After a few test drives over the next few weeks, a job offer came. Ingraham had other irons in the fire but “I jumped out on faith and started cooking for them full-time.”
So now he hangs out with two of the world’s biggest superstars – “It’s definitely a real friendship; I equate it to winning the lottery to be honest with you” – figuring out how best to feed them and making sure no one’s ever hungry.
What’s For Dinner Tonight?
“Sometimes if I get a call from him and he asks what’s for dinner, I know he has something specific in mind. I don’t really play games: “What you want me to make?” No need in playing around – sometimes it’s burger and some fries or they may put in a request for something special, but for the most part they really just kind of rely on me to figure it out for them. With everything they’ve got going on the last thing they want to do is make another decision. That’s where the trust factor comes in.”

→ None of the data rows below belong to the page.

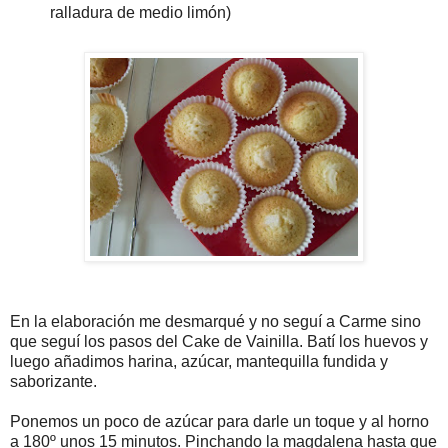
ralladura de medio limón)
En la elaboración me desmarqué y no seguí a Carme sino
que seguí los pasos del Cake de Vainilla. Batí los huevos y
luego añadimos harina, azúcar, mantequilla fundida y
saborizante.
Ponemos un poco de azúcar para darle un toque y al horno
a 180º unos 15 minutos. Pinchando la magdalena hasta que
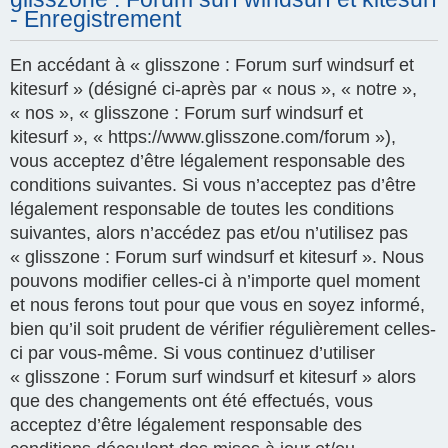
- Enregistrement
En accédant à « glisszone : Forum surf windsurf et
kitesurf » (désigné ci-après par « nous », « notre »,
« nos », « glisszone : Forum surf windsurf et
kitesurf », « https://www.glisszone.com/forum »),
vous acceptez d’être légalement responsable des
conditions suivantes. Si vous n’acceptez pas d’être
légalement responsable de toutes les conditions
suivantes, alors n’accédez pas et/ou n’utilisez pas
« glisszone : Forum surf windsurf et kitesurf ». Nous
pouvons modifier celles-ci à n’importe quel moment
et nous ferons tout pour que vous en soyez informé,
bien qu’il soit prudent de vérifier régulièrement celles-
ci par vous-même. Si vous continuez d’utiliser
« glisszone : Forum surf windsurf et kitesurf » alors
que des changements ont été effectués, vous
acceptez d’être légalement responsable des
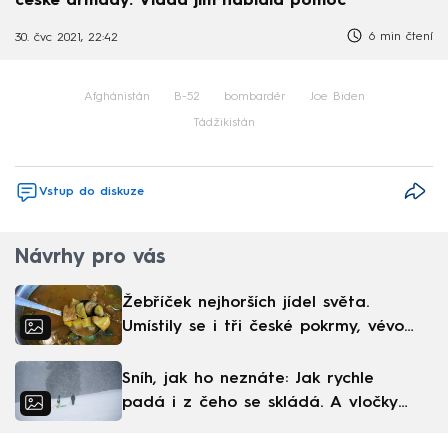
české armády. Vláda jim nabídla pomoc
6 min čtení
30. čvc 2021, 22:42
Afghánistán
B-52
bombardér
Joe Biden
Tádžikistán
Vstup do diskuze
Návrhy pro vás
Žebříček nejhorších jídel světa.
Umístily se i tři české pokrmy, vévodí
skandinávská kuchyně
Sníh, jak ho neznáte: Jak rychle
padá i z čeho se skládá. A vločky
nejsou bílé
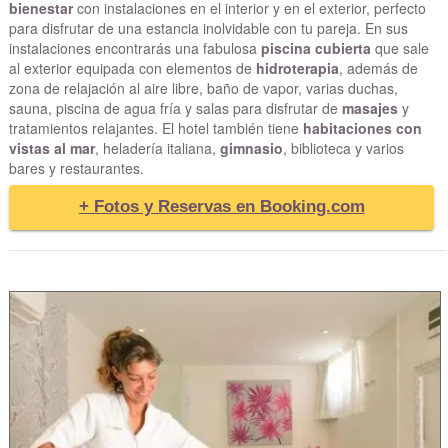
bienestar
con instalaciones en el interior y en el exterior, perfecto
para disfrutar de una estancia inolvidable con tu pareja. En sus
instalaciones encontrarás una fabulosa
piscina cubierta
que sale
al exterior equipada con elementos de
hidroterapia
, además de
zona de relajación al aire libre, baño de vapor, varias duchas,
sauna, piscina de agua fría y salas para disfrutar de
masajes
y
tratamientos relajantes. El hotel también tiene
habitaciones con
vistas al mar
, heladería italiana,
gimnasio
, biblioteca y varios
bares y restaurantes.
+ Fotos y Reservas en Booking.com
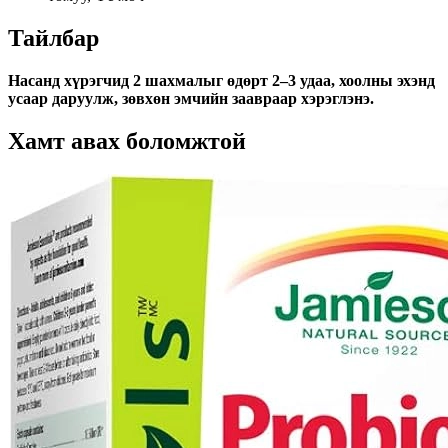
Тайлбар
Насанд хүрэгчид 2 шахмалыг өдөрт 2–3 удаа, хоолны эхэнд
усаар даруулж, зөвхөн эмчийн заавраар хэрэглэнэ.
Хамт авах боломжтой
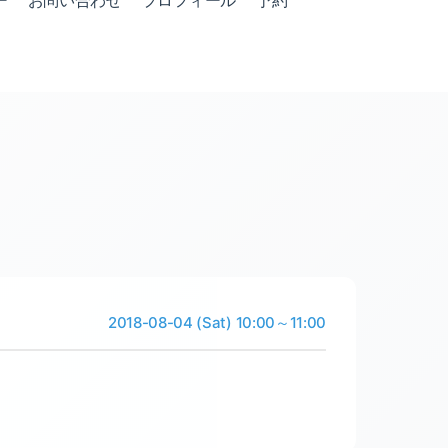
ー
お問い合わせ
プロフィール
予約
2018-08-04 (Sat) 10:00～11:00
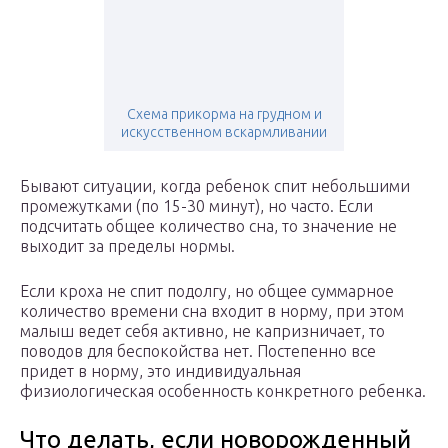
Схема прикорма на грудном и
искусственном вскармливании
Бывают ситуации, когда ребенок спит небольшими
промежутками (по 15-30 минут), но часто. Если
подсчитать общее количество сна, то значение не
выходит за пределы нормы.
Если кроха не спит подолгу, но общее суммарное
количество времени сна входит в норму, при этом
малыш ведет себя активно, не капризничает, то
поводов для беспокойства нет. Постепенно все
придет в норму, это индивидуальная
физиологическая особенность конкретного ребенка.
Что делать, если новорожденный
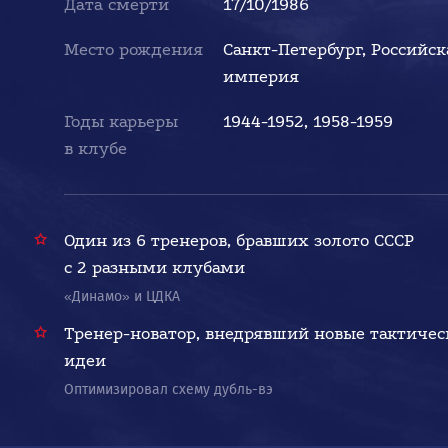
Дата смерти
17/10/1986
Место рождения
Санкт-Петербург, Российск
империя
Годы карьеры
1944-1952, 1958-1959
в клубе
Один из 6 тренеров, бравших золото СССР
с 2 разными клубами
«Динамо» и ЦДКА
Тренер-новатор, внедрявший новые тактичес
идеи
Оптимизировал схему дубль-вэ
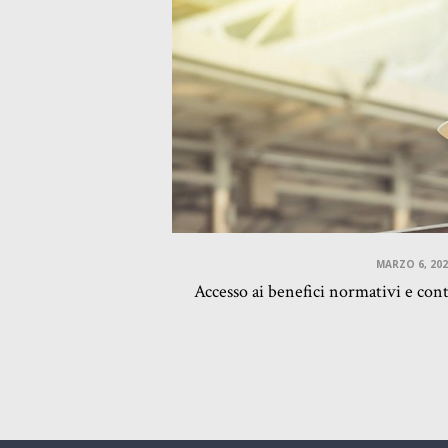
MARZO 6, 202
Accesso ai benefici normativi e contr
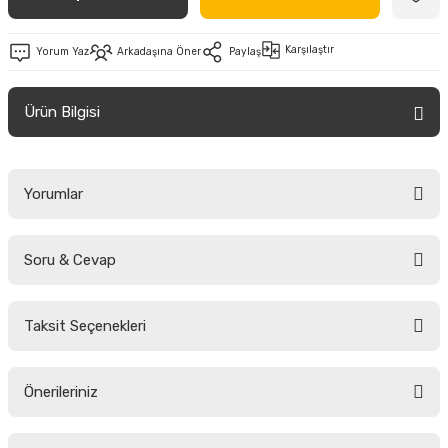
Karşılaştır
Yorum Yaz
Arkadaşına Öner
Paylaş
Ürün Bilgisi
Yorumlar
Soru & Cevap
Bu ürüne ilk yorumu siz yapın!
Taksit Seçenekleri
Yorum Yaz
Ürün hakkında henüz soru sorulmamış.
Önerileriniz
Soru Sor
Bu ürünün fiyat bilgisi, resim, ürün açıklamalarında ve diğer konularda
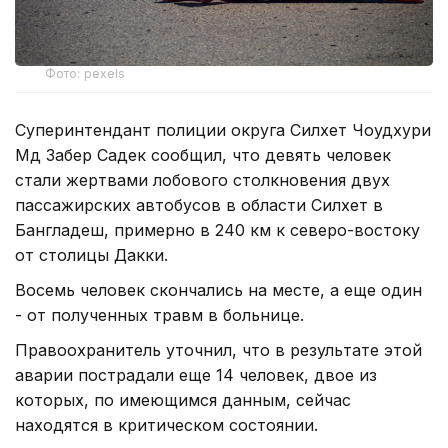
Фото: pexels
Суперинтендант полиции округа Силхет Чоудхури
Мд Забер Садек сообщил, что девять человек
стали жертвами лобового столкновения двух
пассажирских автобусов в области Силхет в
Бангладеш, примерно в 240 км к северо-востоку
от столицы Дакки.
Восемь человек скончались на месте, а еще один
- от полученных травм в больнице.
Правоохранитель уточнил, что в результате этой
аварии пострадали еще 14 человек, двое из
которых, по имеющимся данным, сейчас
находятся в критическом состоянии.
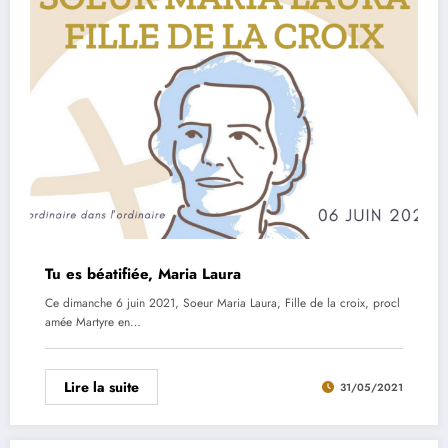
Tu es béatifiée, Maria Laura
Ce dimanche 6 juin 2021, Soeur Maria Laura, Fille de la croix, procl
amée Martyre en…
Lire la suite
31/05/2021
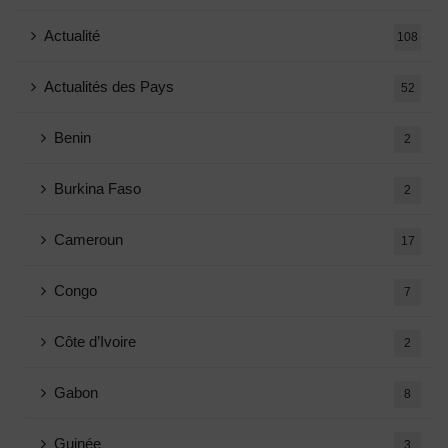
Actualité
108
Actualités des Pays
52
Benin
2
Burkina Faso
2
Cameroun
17
Congo
7
Côte d’Ivoire
2
Gabon
8
Guinée
3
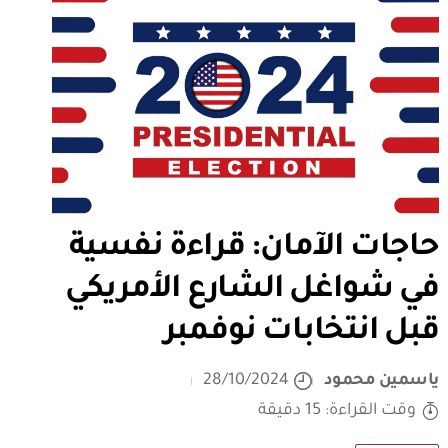
حاجات الآمان: قراءة نفسية
في شواغل الشارع الأمريكي
قبل انتخابات نوفمبر
ياسمين محمود
28/10/2024
وقت القراءة: 15 دقيقة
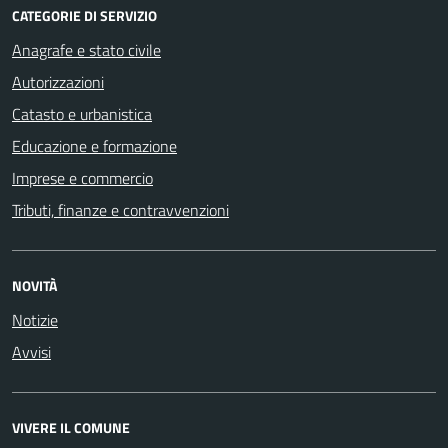
CATEGORIE DI SERVIZIO
Anagrafe e stato civile
Autorizzazioni
Catasto e urbanistica
Educazione e formazione
Imprese e commercio
Tributi, finanze e contravvenzioni
NOVITÀ
Notizie
Avvisi
VIVERE IL COMUNE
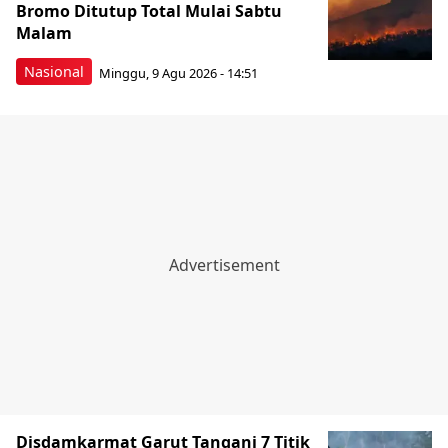
Bromo Ditutup Total Mulai Sabtu
Malam
Nasional
Minggu, 9 Agu 2026 - 14:51
Disdamkarmat Garut Tangani 7 Titik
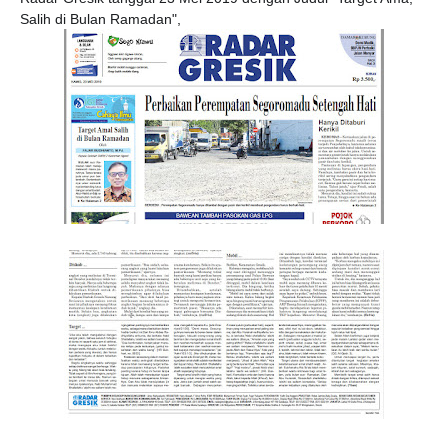
Salih di Bulan Ramadan",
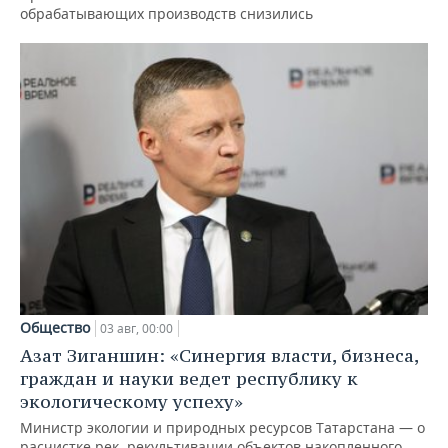
обрабатывающих производств снизились
Общество
03 авг, 00:00
Азат Зиганшин: «Синергия власти, бизнеса,
граждан и науки ведет республику к
экологическому успеху»
Министр экологии и природных ресурсов Татарстана — о
расчистке рек, рекультивации объектов накопленного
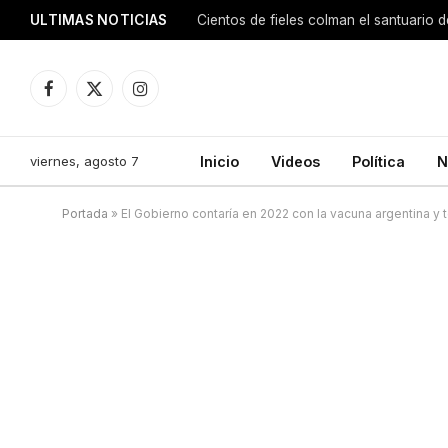
ULTIMAS NOTICIAS
Facebook
X
Instagram
(Twitter)
viernes, agosto 7
Inicio
Videos
Política
N
Portada
»
El Gobierno contaría en 2022 con la vacuna argentina y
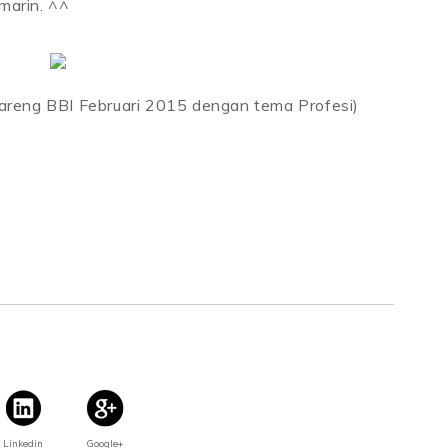
marin. ^^
areng BBI Februari 2015 dengan tema Profesi)
Linkedin
Google+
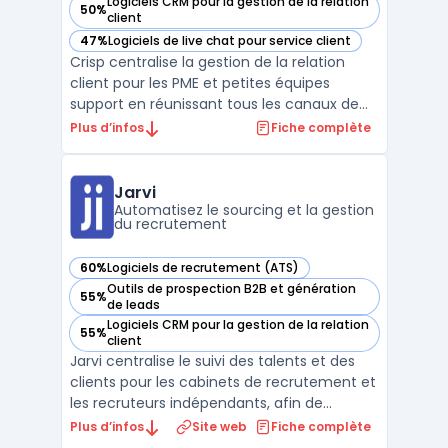
Logiciels CRM pour la gestion de la relation
50%
— voir Crisp dans cette catégorie
client
47%
Logiciels de live chat pour service client
— voir Crisp dans cette catégorie
Crisp centralise la gestion de la relation
client pour les PME et petites équipes
support en réunissant tous les canaux de
communication dans une interface unique.
Plus d’infos
Fiche complète
La multiplication des échanges sur chat,
mail, réseaux sociaux ou messagerie
engendre des suivis complexes pour les
Jarvi
conversations et mod ...
Automatisez le sourcing et la gestion
du recrutement
60%
Logiciels de recrutement (ATS)
— voir Jarvi dans cette catégorie
Outils de prospection B2B et génération
55%
— voir Jarvi dans cette catégorie
de leads
Logiciels CRM pour la gestion de la relation
55%
— voir Jarvi dans cette catégorie
client
Jarvi centralise le suivi des talents et des
clients pour les cabinets de recrutement et
les recruteurs indépendants, afin de
répondre à la multiplication des outils. Le
Plus d’infos
Site web
Fiche complète
logiciel réunit en une interface la gestion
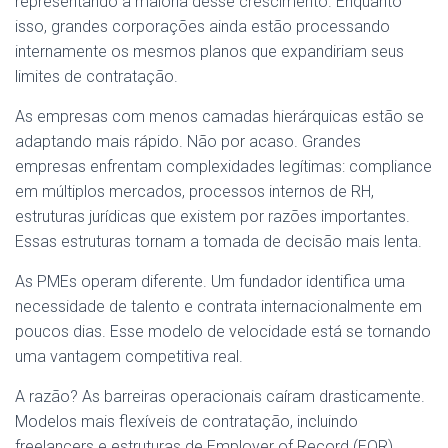
representando a maioria desse crescimento. Enquanto
isso, grandes corporações ainda estão processando
internamente os mesmos planos que expandiriam seus
limites de contratação.
As empresas com menos camadas hierárquicas estão se
adaptando mais rápido. Não por acaso. Grandes
empresas enfrentam complexidades legítimas: compliance
em múltiplos mercados, processos internos de RH,
estruturas jurídicas que existem por razões importantes.
Essas estruturas tornam a tomada de decisão mais lenta.
As PMEs operam diferente. Um fundador identifica uma
necessidade de talento e contrata internacionalmente em
poucos dias. Esse modelo de velocidade está se tornando
uma vantagem competitiva real.
A razão? As barreiras operacionais caíram drasticamente.
Modelos mais flexíveis de contratação, incluindo
freelancers e estruturas de Employer of Record (EOR),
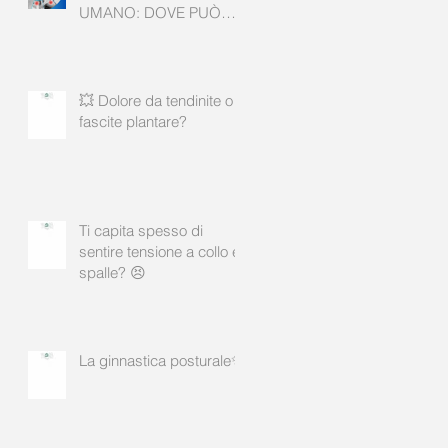
UMANO: DOVE PUÒ
AIUTARE? ✨
💥 Dolore da tendinite o
fascite plantare?
Ti capita spesso di
sentire tensione a collo e
spalle? 😣
La ginnastica posturale✨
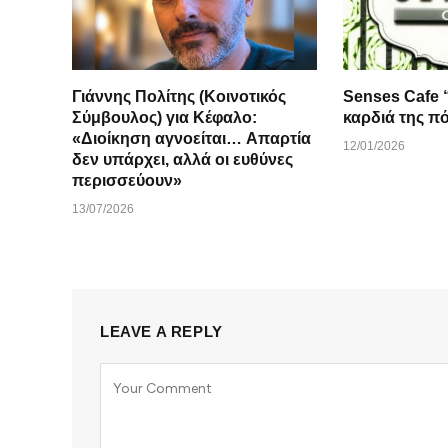
Γιάννης Πολίτης (Κοινοτικός
Senses Cafe “ο καφές … στην
Σύμβουλος) για Κέφαλο:
καρδιά της π
«Διοίκηση αγνοείται… Απαρτία
12/01/2026
δεν υπάρχει, αλλά οι ευθύνες
περισσεύουν»
13/07/2026
LEAVE A REPLY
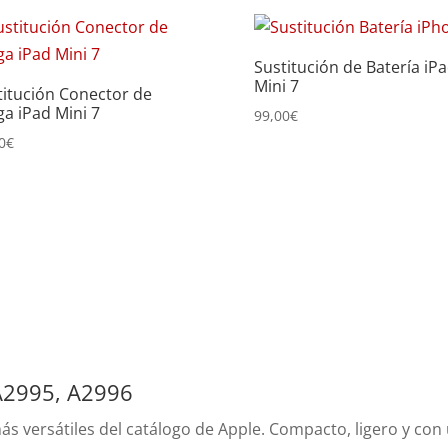
Sustitución de Batería iP
Mini 7
titución Conector de
ga iPad Mini 7
99,00
€
0
€
 A2995, A2996
más versátiles del catálogo de Apple. Compacto, ligero y con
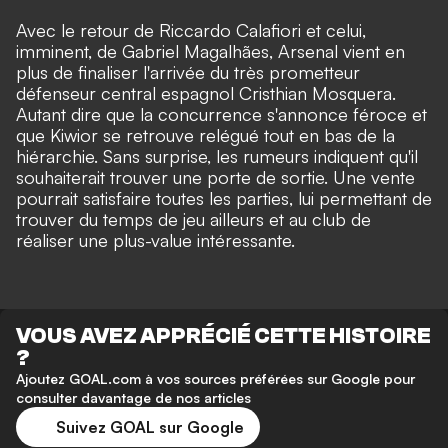
Avec le retour de Riccardo Calafiori et celui,
imminent, de Gabriel Magalhães, Arsenal vient en
plus de finaliser l'arrivée du très prometteur
défenseur central espagnol Cristhian Mosquera.
Autant dire que la concurrence s'annonce féroce et
que Kiwior se retrouve relégué tout en bas de la
hiérarchie. Sans surprise, les rumeurs indiquent qu'il
souhaiterait trouver une porte de sortie. Une vente
pourrait satisfaire toutes les parties, lui permettant de
trouver du temps de jeu ailleurs et au club de
réaliser une plus-value intéressante.
VOUS AVEZ APPRÉCIÉ CETTE HISTOIRE
?
Ajoutez GOAL.com à vos sources préférées sur Google pour
consulter davantage de nos articles
Suivez GOAL sur Google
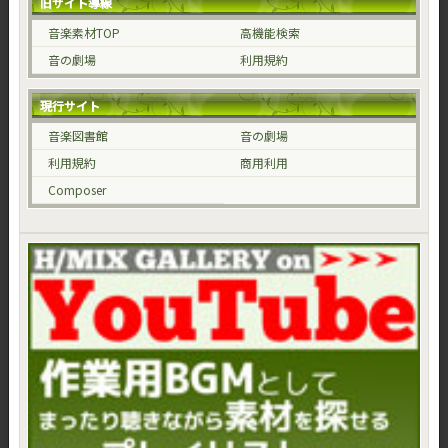
旧サイト導線
音楽素材TOP
高機能検索
音の劇場
利用規約
現行サイト
音楽図書館
音の劇場
利用規約
商用利用
Composer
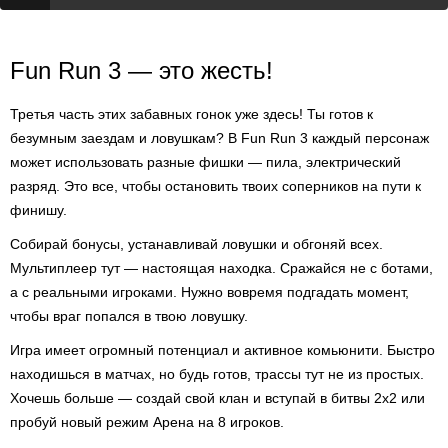
Fun Run 3 — это жесть!
Третья часть этих забавных гонок уже здесь! Ты готов к
безумным заездам и ловушкам? В Fun Run 3 каждый персонаж
может использовать разные фишки — пила, электрический
разряд. Это все, чтобы остановить твоих соперников на пути к
финишу.
Собирай бонусы, устанавливай ловушки и обгоняй всех.
Мультиплеер тут — настоящая находка. Сражайся не с ботами,
а с реальными игроками. Нужно вовремя подгадать момент,
чтобы враг попался в твою ловушку.
Игра имеет огромный потенциал и активное комьюнити. Быстро
находишься в матчах, но будь готов, трассы тут не из простых.
Хочешь больше — создай свой клан и вступай в битвы 2x2 или
пробуй новый режим Арена на 8 игроков.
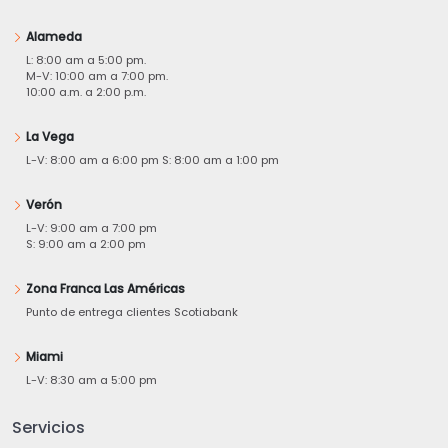
Alameda
L: 8:00 am a 5:00 pm.
M-V: 10:00 am a 7:00 pm.
10:00 a.m. a 2:00 p.m.
La Vega
L-V: 8:00 am a 6:00 pm S: 8:00 am a 1:00 pm
Verón
L-V: 9:00 am a 7:00 pm
S: 9:00 am a 2:00 pm
Zona Franca Las Américas
Punto de entrega clientes Scotiabank
Miami
L-V: 8:30 am a 5:00 pm
Servicios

Sometimes it’s all a bit surreal.
“I’m in this umpteen million dollar home, I’m watching the dolphins, I’m sipping some coffee in a kitchen I designed the way I want it to be, and one of the greatest to ever play the game and one of the great actresses ever come down, and here they are talking to you, you’re talking to them, you’re feeding their family, you’re responsible for them,” Chef Richard muses. “It’s a definite blessing to be able to do that day in and day out — the relationship, it’s family.”
But you still have to feed the machine.
“It’s a job, but it’s family — you have to be able to differentiate between the two. When you as the employee start to blur that line your feelings could get hurt real quick if you get too comfortable – you’re being paid to do a service and you have to make sure you’re as professional as you can possibly be,” Chef Richard says. “There’s times Dwyane and I have gone golfing and have lunch and we sit down and he says, oh, this person wants to come over and watch the game tonight, and I’m, ‘What do you think they want, how many people?’ – I go straight into work mode.”